NB: to deal with databases deadlocks and consistency issues, the
Kibble uses the Exponetial Backoff strategy to complete the transation.
Make sure that the parameters for the time daley and number of retry, suit
your needs. Moreover, to reduce the quantiti of memory used by rexster,
the size of each transaction is also provided. Make sure that also this
parameter suits your environment.
Differently from the Input format present above, in this case you can
directly make us of the
RexsterVertexOutputFormat and
RexsterEdgeOutputFormat classes without the need to implement
your own.
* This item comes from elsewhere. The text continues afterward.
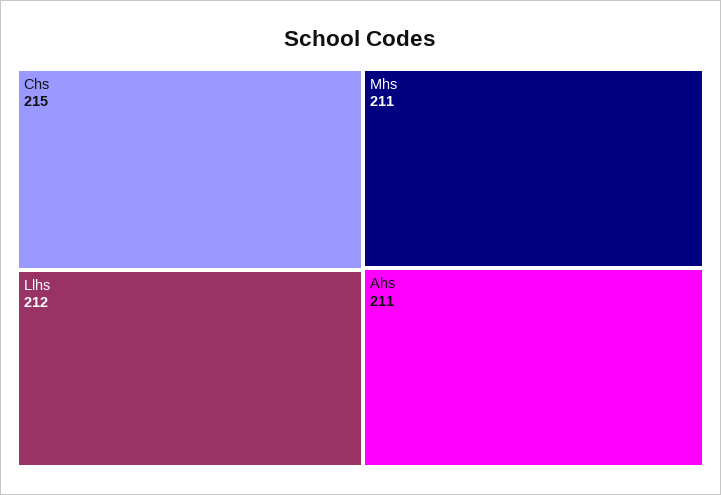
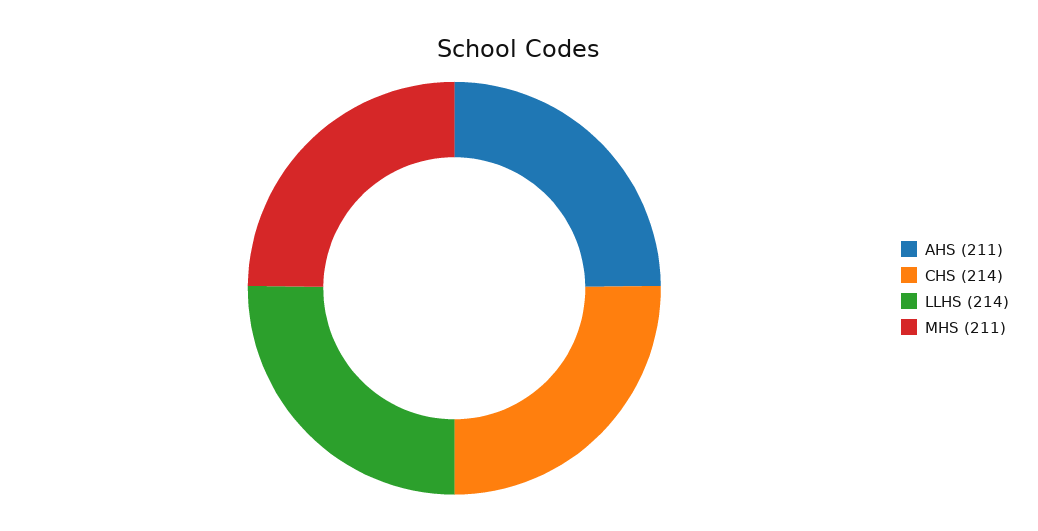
Chs: 215 -> 214
Llhs: 212 -> 214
However, in some cases it is still reasonable to user your
own.
The two classes below are directly extracted from the Giraph source code
repository and exemplify how to implement custom
RexsterVertexOutputFormat and
RexsterEdgeOutputFormat.
public class RexsterLongDoubleFloatVertexOutputFormat
extends RexsterVertexOutputFormat<LongWritable, DoubleWritable,
FloatWritable> {
@Override
public RexsterVertexWriter createVertexWriter(
TaskAttemptContext context) throws IOException,
InterruptedException {
return new RexsterLongDoubleFloatVertexWriter();
}
/**
* Rexster vertex writer.
*/
protected class RexsterLongDoubleFloatVertexWriter
extends RexsterVertexWriter {
/** current vertex ID */
private LongWritable vertexId;
@Override
protected JSONObject getVertex(
Vertex<LongWritable, DoubleWritable, FloatWritable> vertex)
throws JSONException {
vertexId = vertex.getId();
double value = vertex.getValue().get();
JSONObject jsonVertex = new JSONObject();
jsonVertex.accumulate("value", value);
return jsonVertex;
}
@Override
protected LongWritable getVertexId() {
return vertexId;
}
}
}
Edge Output Format
public class RexsterLongDoubleFloatEdgeOutputFormat
extends RexsterEdgeOutputFormat<LongWritable, DoubleWritable,
FloatWritable> {
@Override
public RexsterEdgeWriter createEdgeWriter(
TaskAttemptContext context) throws IOException,
InterruptedException {
return new RexsterLongDoubleFloatEdgeWriter();
}
/**
* Rexster edge writer.
*/
protected class RexsterLongDoubleFloatEdgeWriter
extends RexsterEdgeWriter {
@Override
protected JSONObject getEdge(LongWritable srcId, DoubleWritable srcValue,
Edge<LongWritable, FloatWritable> edge) throws JSONException {
long outId = srcId.get();
long inId = edge.getTargetVertexId().get();
float value = edge.getValue().get();
JSONObject jsonEdge = new JSONObject();
jsonEdge.accumulate("_outV", outId);
jsonEdge.accumulate("_inV", inId);
jsonEdge.accumulate("value", value);
return jsonEdge;
}
}
}
Usage
Also in this case, we provide you with an example of how to use these
classes.
hadoop jar /path/to/giraph/giraph-examples/target/giraph-examples-*-jar-with-dependencies.jar \
org.apache.giraph.GiraphRunner \
-libjars /path/to/giraph/giraph-rexster/giraph-rexster-io/target/giraph-rexster-io*-jar-with-dependencies.jar \
org.apache.giraph.examples.SimpleShortestPathsComputation \
-vif org.apache.giraph.io.formats.JsonLongDoubleFloatDoubleVertexInputFormat \
-vof org.apache.giraph.rexster.io.formats.RexsterVertexOutputFormat \
-eof org.apache.giraph.rexster.io.formats.RexsterEdgeOutputFormat \
-vip input/ \
-w 1
Cavet
OrientDB
One of the most important details that you must be aware of is that
only using Rexster with a version equal or grater to 2.5.0 you will be
able to work with OrietnDB. Unfortunately, the previous versions of
Rexster include the buggy OrientDB API, which cause issues that are very
difficult to handle. With newer versions of OrientDB, the API has been
improved and the system works as expected.